The name was changed to Irvington in 1854.
Irvington developed rapidly in the latter half of the nineteenth century. In 1849, the railroad came to Irvington. From 1860 to 1890, the population increased from about 600 to over 2000. Through these decades Irvington increasingly became an area of wealthy estates. Among the names to be found here were Morgan, Field, Astor, Coffin, Cottenet, Tiffany, Bierstadt, Harriman, Barney, and Dows.
The village proper also saw many developments during these years, but physically it has changed little. The buildings in the village are chiefly either moderate-sized frame homes or small shops devoted to trade. Schools and churches were built. The Lord & Burnham Horticultural Architects & Builders, Irvington’s first industry, was established. In 1872, Irvington was incorporated as a village. A president and board of trustees were elected and the village boundaries, comprising 1,850 acres, were established. The organization of the village government has remained the same since that time. It was not until the 1920’s that the title president was changed to mayor. In the 1880’s the first firehouse was built, gaslights were installed on the street, and the waterworks were constructed.
In 1869, the property where Town Hall now stand was first developed as a circulating library by a local organization called The Mental and Mortal
Improvement Society. Through the years the village needs grew and the society conveyed the property to the village with the condition that it maintains,
in perpetuity, a library and reading room in the building.

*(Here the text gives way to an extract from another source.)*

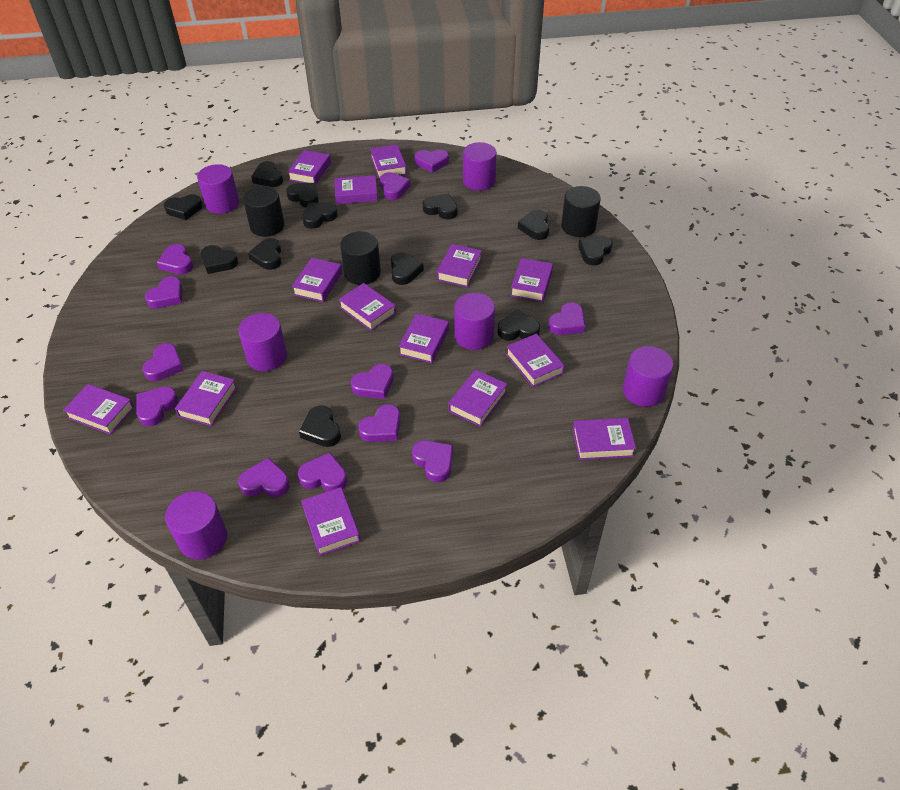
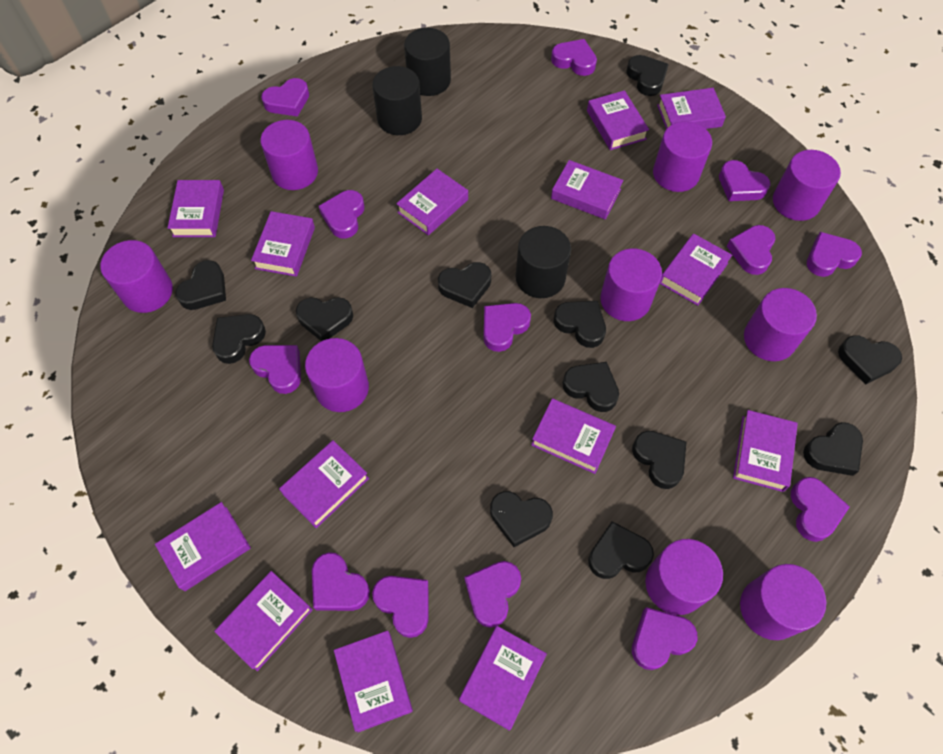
purple cylinder: 6 -> 9
purple heart: 12 -> 13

Irvington Town Hall was built in 1902 from a design by local architect Albert J. Manning, who used an early Colonial Revival architectural style for the civic building. Financial assistance came from some of the wealthier residents. Frederick W. Guiteau, a member of the society, endowed the library with $10.000. Helen Gould, who had grown up in nearby Lyndhurst, contributed the cost of the interior furnishings and made Tiffany’s work possible. The building was home to the village government, the police department, the fire department, a library and theater. Town Hall became the center of Irvington’s public life. The 432 seat theater held many cultural events featuring village residents and visiting celebrities. In 1984, the building was listed on the National Register for Historic Places.

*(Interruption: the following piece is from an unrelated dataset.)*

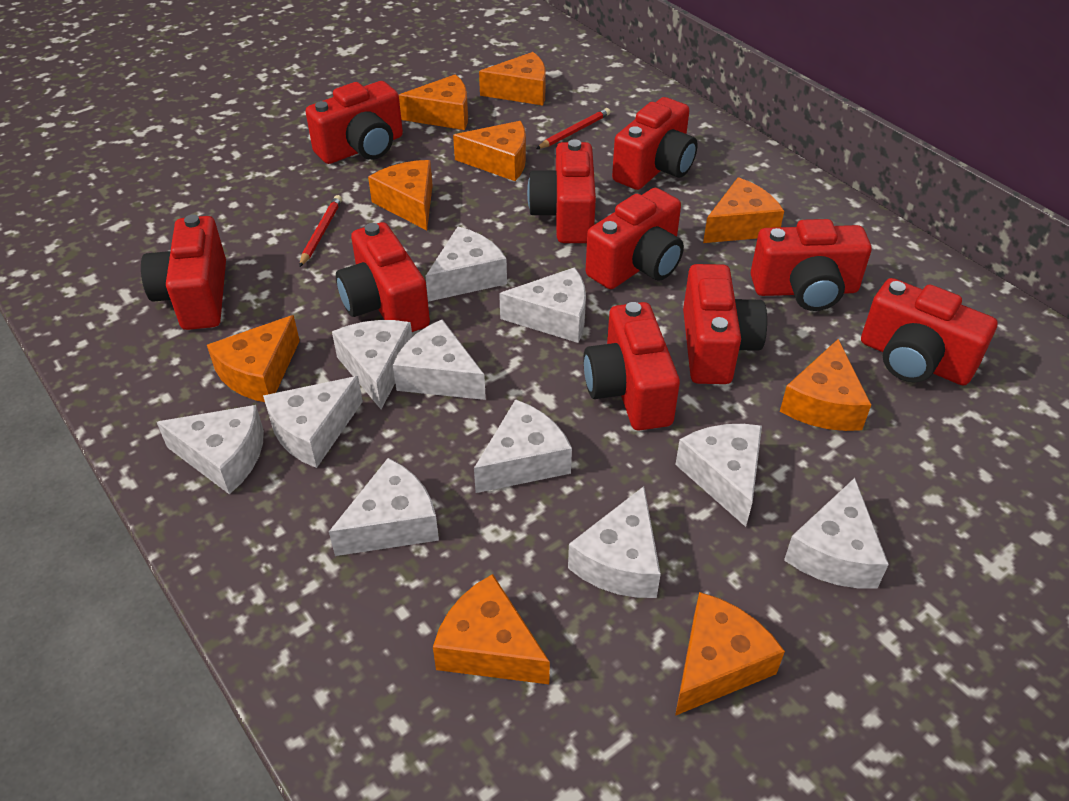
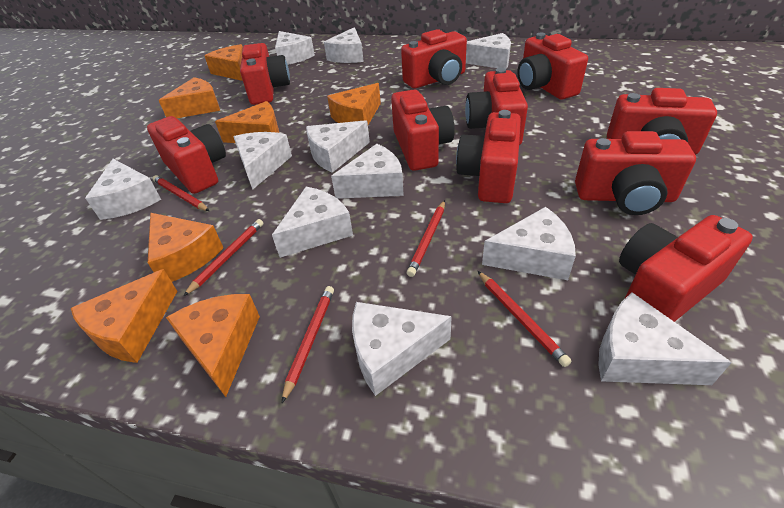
orange cheese: 9 -> 7
red pencil: 2 -> 5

By the 1990’s the library was in need of space and had to comply with the American Disabilities Act. It moved into another local historic structure, the Lord and Burnham Building on South Astor Street. The reading room, called the “Tiffany Room”, remains in the Town Hall to fulfill the requirements of the original deed.
The railroad was electrified between 1912 & 1913, changing the character of Irvington to that of a suburban commuting village.

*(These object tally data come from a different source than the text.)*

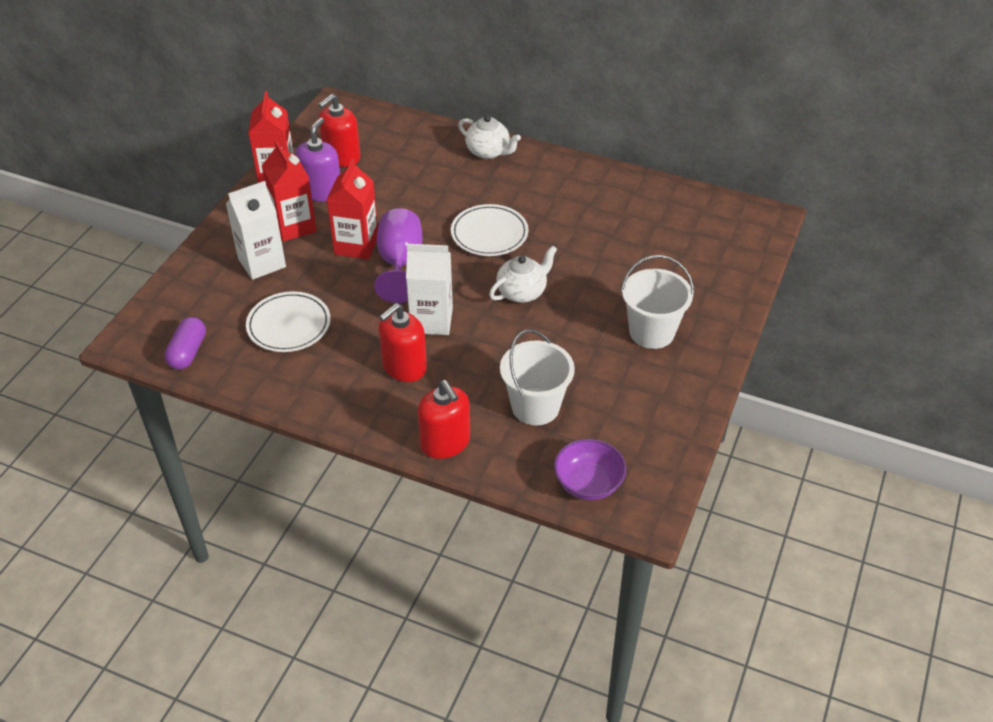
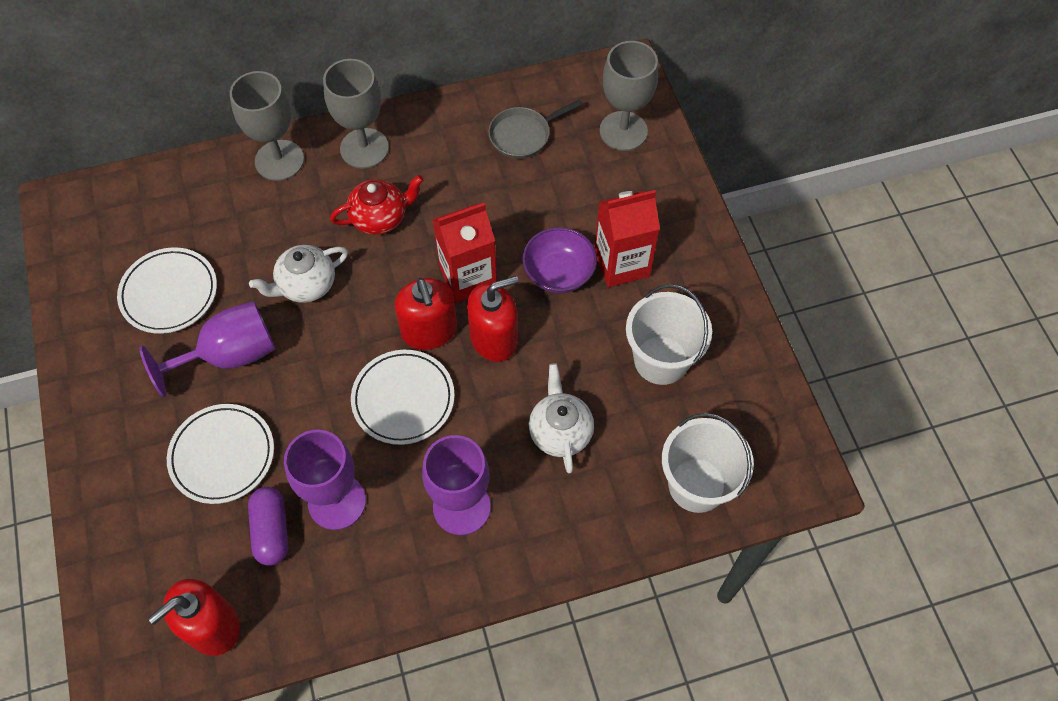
grey goblet: 0 -> 3
grey pan: 0 -> 1
purple goblet: 1 -> 3
purple soap dispenser: 1 -> 0
red carton: 3 -> 2
red teapot: 0 -> 1
white carton: 2 -> 0
white plate: 2 -> 3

Following World War I, several of the large estates were sold and subdivided, creating the neighborhoods known as Spiro Park, Cedar Ridge, Riverview Road and Hudson View Park. In the thirties, the first large apartment building, Hudson House (now a coop) was built. After World War II, the Half Moon Cooperative apartments were built along the river, and five garden-type apartment houses were constructed along Broadway.
In the 1980’s, Irvington’s population reached 6,000. New homes continue to be built, but in spite of the inevitable changes brought about by the increased population, Irvington remains a pleasant Hudson River village. As it continues to grow and look to the future, it never loses its connection to its historic past.